Kararın verildiğinin ertesi günü gazetede bir köşe yazısı:

“İnanamıyorum! Hakikaten inanamıyorum.. Yasaların biz kadınları korumadığına inanmak istemiyorum.”

Hoppala! Yazının devamını gözlerim dışarda okuyorum. Siz de okuyun:
“Demek ki bizim kanunlarımız sokakları erkeklere ait görüyor. Kadınların geceleri tek başlarına, kadın kadına bir yerlere gitme hakları yok. .. Bizim yasalarımız kadınları Kumkapı’ya gittikleri için cezalandırdı. Bu kararla Türk kadınlarına şu hatırlatılmak istendi. Eğer 6 yıl hapis yatmak istemiyorsan, erkeklerin sarkıntılıklarını hoş görüyle karşılayacaksın.”

Şimdi bir de beni dinleyin:
1-Yasalarımız yazarın inandığının tam tersine kadınları koruyor. Aynı suçu bir erkek işlemiş olsaydı rahatlıkla 12 yıl 6 ay hapsi yerdi.

Hem yasalar, hem mahkeme genç kızın cinayeti işlediği andaki durumunu dikkate alarak en az cezayı uyguladı.
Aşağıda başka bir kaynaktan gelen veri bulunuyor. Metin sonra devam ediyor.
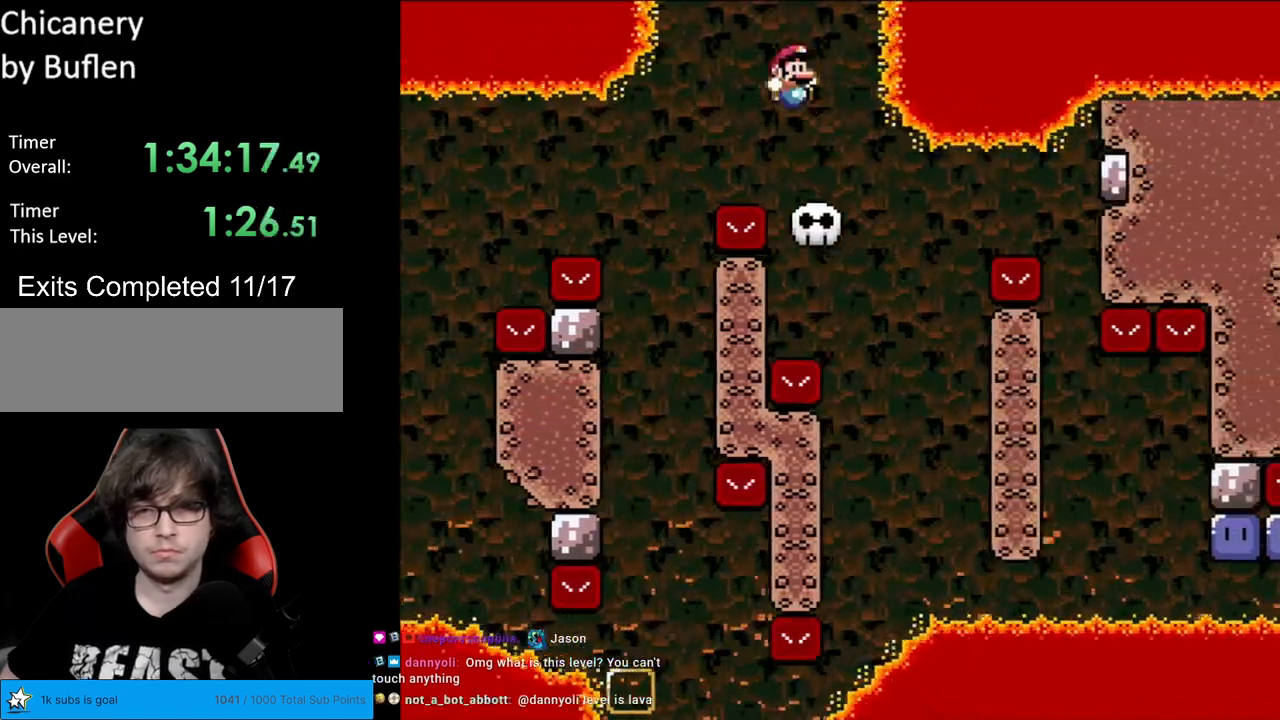
{"buttons": ["Y"], "events": [[33, "A", "down"], [33, "DPAD_RIGHT", "up"], [50, "A", "up"], [50, "DPAD_RIGHT", "down"], [167, "DPAD_RIGHT", "up"], [183, "DPAD_LEFT", "down"], [217, "B", "up"], [417, "DPAD_LEFT", "up"]]}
2- Yasalar sokakları erkeklere ait görmüyor. Eğer öyle görmüş olsaydı, bir erkek öldüğü için hanım kızımızın belki de idamla yargılanması gerekirdi ki bu da hiç kimsenin aklına gelmedi.
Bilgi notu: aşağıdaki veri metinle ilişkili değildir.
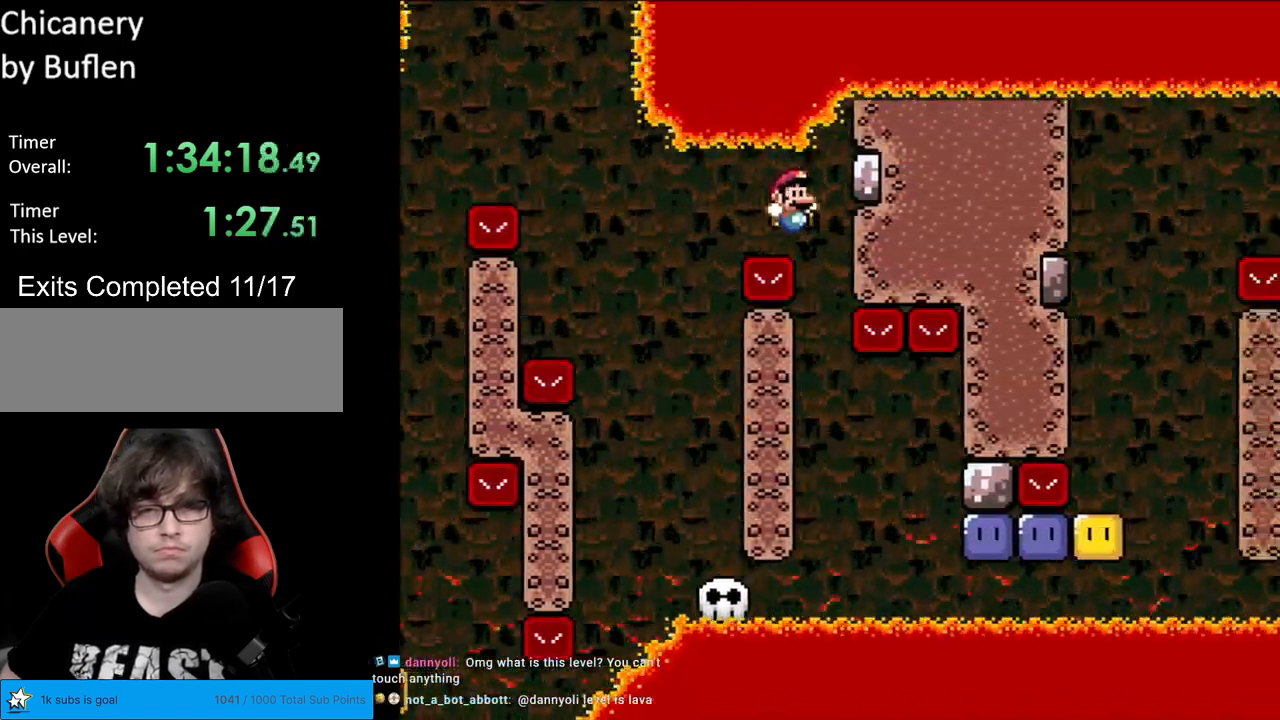
{"buttons": ["Y", "DPAD_RIGHT"], "events": [[83, "DPAD_RIGHT", "up"], [250, "DPAD_LEFT", "down"], [400, "DPAD_LEFT", "up"], [467, "B", "up"], [467, "DPAD_RIGHT", "down"]]}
3- Genç kız Kumkapı’ya kadın kadına gitmek cesaretini gösterdiği için değil, eline geçirdiği bıçağı
capcanlı bir insana acımasızca sapladığı için cezalandırıldı.

4- Ölen canlının erkek ya da kadın olması değil, insan olması önemliydi.

5- Dünyanın hiç bir yerinde hiç bir yasa ve ahlak kuralı bir kavga sırasında karşısındakini öldürme hakkını kimseye vermiyor.

6- Yasalar erkeklerin sarkıntılıklarının hoşgörüyle karşılanmasını öğütlemiyor. Tam tersine erkeklere, bu aptallığı yaptıkları takdirde “yok yoluna gideceklerini” bir kez daha gösteriyor.

Bu arada Hoca’yı da unutmamalı.

Hoca bir haftadır “hükümeti kurmakla görevli olmanın” tadını çıkarıyor.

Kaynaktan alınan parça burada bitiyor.